(What the task asks):
Reproduce every line of the listing below verbatim, leaving out the pictures.

── Data under study ──

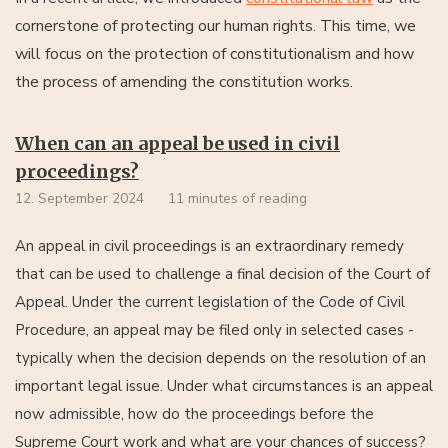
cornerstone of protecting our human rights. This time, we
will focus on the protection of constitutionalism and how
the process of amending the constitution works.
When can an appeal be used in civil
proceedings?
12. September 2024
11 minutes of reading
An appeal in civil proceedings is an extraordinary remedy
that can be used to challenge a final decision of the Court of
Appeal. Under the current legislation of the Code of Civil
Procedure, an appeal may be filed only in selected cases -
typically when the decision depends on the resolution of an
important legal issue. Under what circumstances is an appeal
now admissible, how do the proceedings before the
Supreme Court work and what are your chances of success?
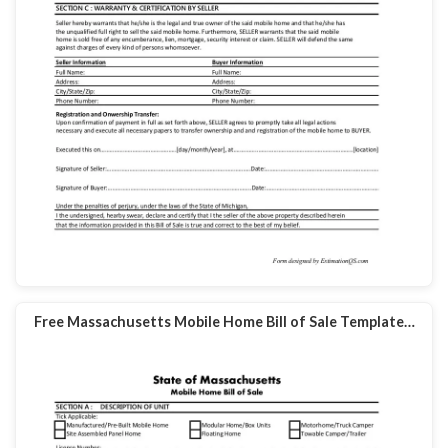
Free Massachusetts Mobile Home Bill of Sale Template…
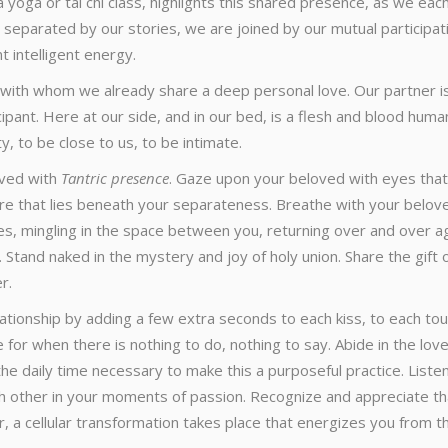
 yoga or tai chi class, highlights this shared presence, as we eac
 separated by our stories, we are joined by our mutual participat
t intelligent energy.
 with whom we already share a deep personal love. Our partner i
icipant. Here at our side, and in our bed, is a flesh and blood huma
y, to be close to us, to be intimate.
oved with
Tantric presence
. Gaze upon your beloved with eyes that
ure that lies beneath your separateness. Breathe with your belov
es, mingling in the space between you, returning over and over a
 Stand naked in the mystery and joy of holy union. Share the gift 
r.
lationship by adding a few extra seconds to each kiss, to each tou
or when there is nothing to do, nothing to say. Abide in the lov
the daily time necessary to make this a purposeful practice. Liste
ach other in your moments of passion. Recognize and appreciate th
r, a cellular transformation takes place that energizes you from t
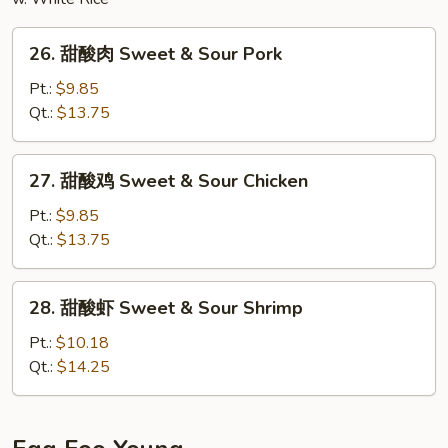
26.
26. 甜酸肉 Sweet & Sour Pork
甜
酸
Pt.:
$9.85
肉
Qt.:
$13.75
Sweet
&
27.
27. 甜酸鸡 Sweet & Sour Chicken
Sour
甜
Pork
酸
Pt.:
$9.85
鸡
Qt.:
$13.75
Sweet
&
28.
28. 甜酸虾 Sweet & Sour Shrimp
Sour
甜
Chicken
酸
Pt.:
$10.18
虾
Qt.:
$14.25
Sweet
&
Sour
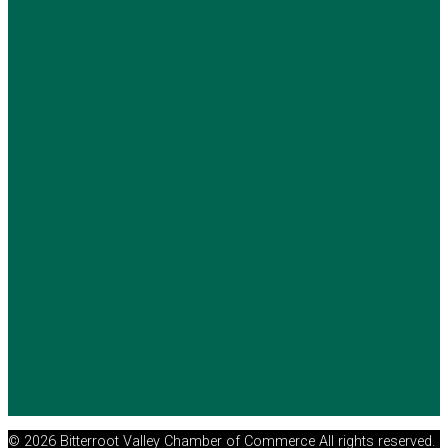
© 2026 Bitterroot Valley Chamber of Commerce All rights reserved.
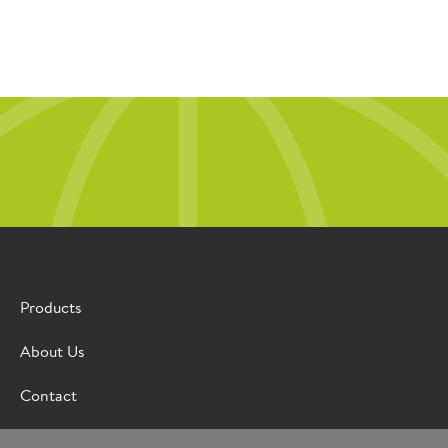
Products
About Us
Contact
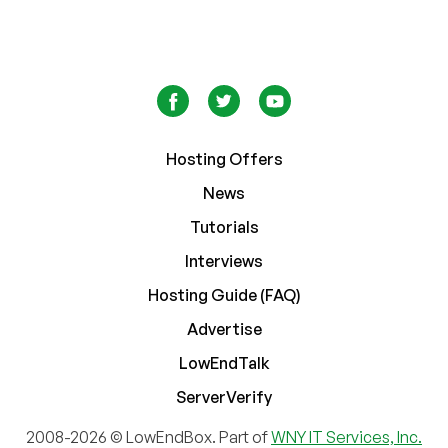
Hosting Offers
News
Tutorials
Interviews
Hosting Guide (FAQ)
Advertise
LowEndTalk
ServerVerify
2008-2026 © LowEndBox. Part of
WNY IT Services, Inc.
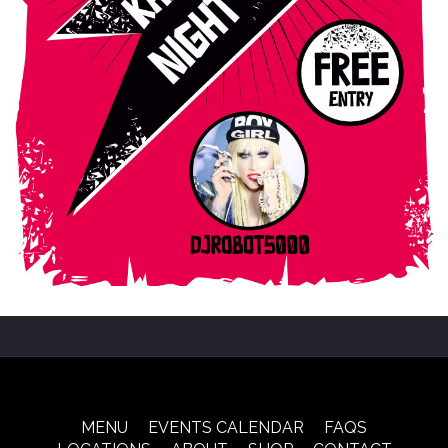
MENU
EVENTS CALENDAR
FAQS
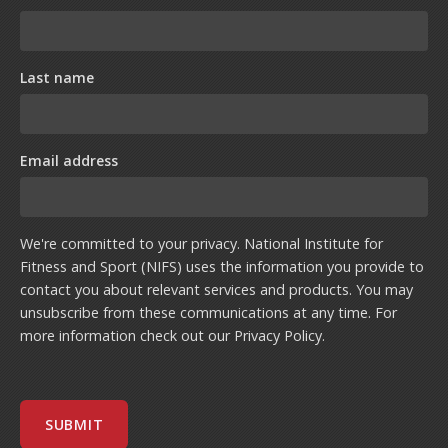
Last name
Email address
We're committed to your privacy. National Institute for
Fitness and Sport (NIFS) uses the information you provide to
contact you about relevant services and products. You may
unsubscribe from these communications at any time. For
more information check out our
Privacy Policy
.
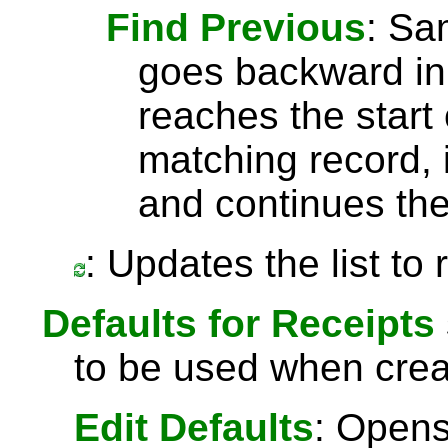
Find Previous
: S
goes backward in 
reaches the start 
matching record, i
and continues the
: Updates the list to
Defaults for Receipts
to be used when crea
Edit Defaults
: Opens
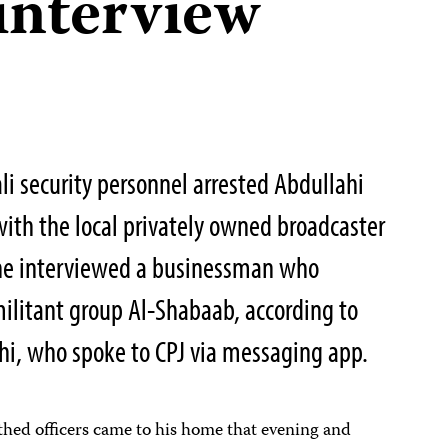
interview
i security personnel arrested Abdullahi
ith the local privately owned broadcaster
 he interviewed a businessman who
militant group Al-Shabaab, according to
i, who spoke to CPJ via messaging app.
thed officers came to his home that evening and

───

(Answer section):
cornerstone of protecting our human rights. This time, we
will focus on the protection of constitutionalism and how
the process of amending the constitution works.
When can an appeal be used in civil
proceedings?
12. September 2024
11 minutes of reading
An appeal in civil proceedings is an extraordinary remedy
that can be used to challenge a final decision of the Court of
Appeal. Under the current legislation of the Code of Civil
Procedure, an appeal may be filed only in selected cases -
typically when the decision depends on the resolution of an
important legal issue. Under what circumstances is an appeal
now admissible, how do the proceedings before the
Supreme Court work and what are your chances of success?
Free Massachusetts Mobile Home Bill of Sale Template…
 yoga or tai chi class, highlights this shared presence, as we eac
 separated by our stories, we are joined by our mutual participat
t intelligent energy.
 with whom we already share a deep personal love. Our partner i
icipant. Here at our side, and in our bed, is a flesh and blood huma
y, to be close to us, to be intimate.
oved with
Tantric presence
. Gaze upon your beloved with eyes that
ure that lies beneath your separateness. Breathe with your belov
es, mingling in the space between you, returning over and over a
 Stand naked in the mystery and joy of holy union. Share the gift 
r.
lationship by adding a few extra seconds to each kiss, to each tou
or when there is nothing to do, nothing to say. Abide in the lov
the daily time necessary to make this a purposeful practice. Liste
ach other in your moments of passion. Recognize and appreciate th
r, a cellular transformation takes place that energizes you from t
26.
26. 甜酸肉 Sweet & Sour Pork
甜
酸
Pt.:
$9.85
肉
Qt.:
$13.75
Sweet
&
27.
27. 甜酸鸡 Sweet & Sour Chicken
Sour
甜
Pork
酸
Pt.:
$9.85
鸡
Qt.:
$13.75
Sweet
&
28.
28. 甜酸虾 Sweet & Sour Shrimp
Sour
甜
Chicken
酸
Pt.:
$10.18
虾
Qt.:
$14.25
Sweet
&
Sour
© 2026 Bitterroot Valley Chamber of Commerce All rights reserved.
Products
About Us
Contact
Hosting Offers
News
Tutorials
Interviews
Hosting Guide (FAQ)
Advertise
LowEndTalk
ServerVerify
2008-2026 © LowEndBox. Part of
WNY IT Services, Inc.
MENU
EVENTS CALENDAR
FAQS
Last name
Email address
We're committed to your privacy. National Institute for
Fitness and Sport (NIFS) uses the information you provide to
contact you about relevant services and products. You may
unsubscribe from these communications at any time. For
more information check out our
Privacy Policy
.
Find Previous
: S
goes backward in 
reaches the start 
matching record, i
and continues the
: Updates the list to
Defaults for Receipts
to be used when crea
Edit Defaults
: Opens
interview
i security personnel arrested Abdullahi
ith the local privately owned broadcaster
 he interviewed a businessman who
militant group Al-Shabaab, according to
i, who spoke to CPJ via messaging app.
thed officers came to his home that evening and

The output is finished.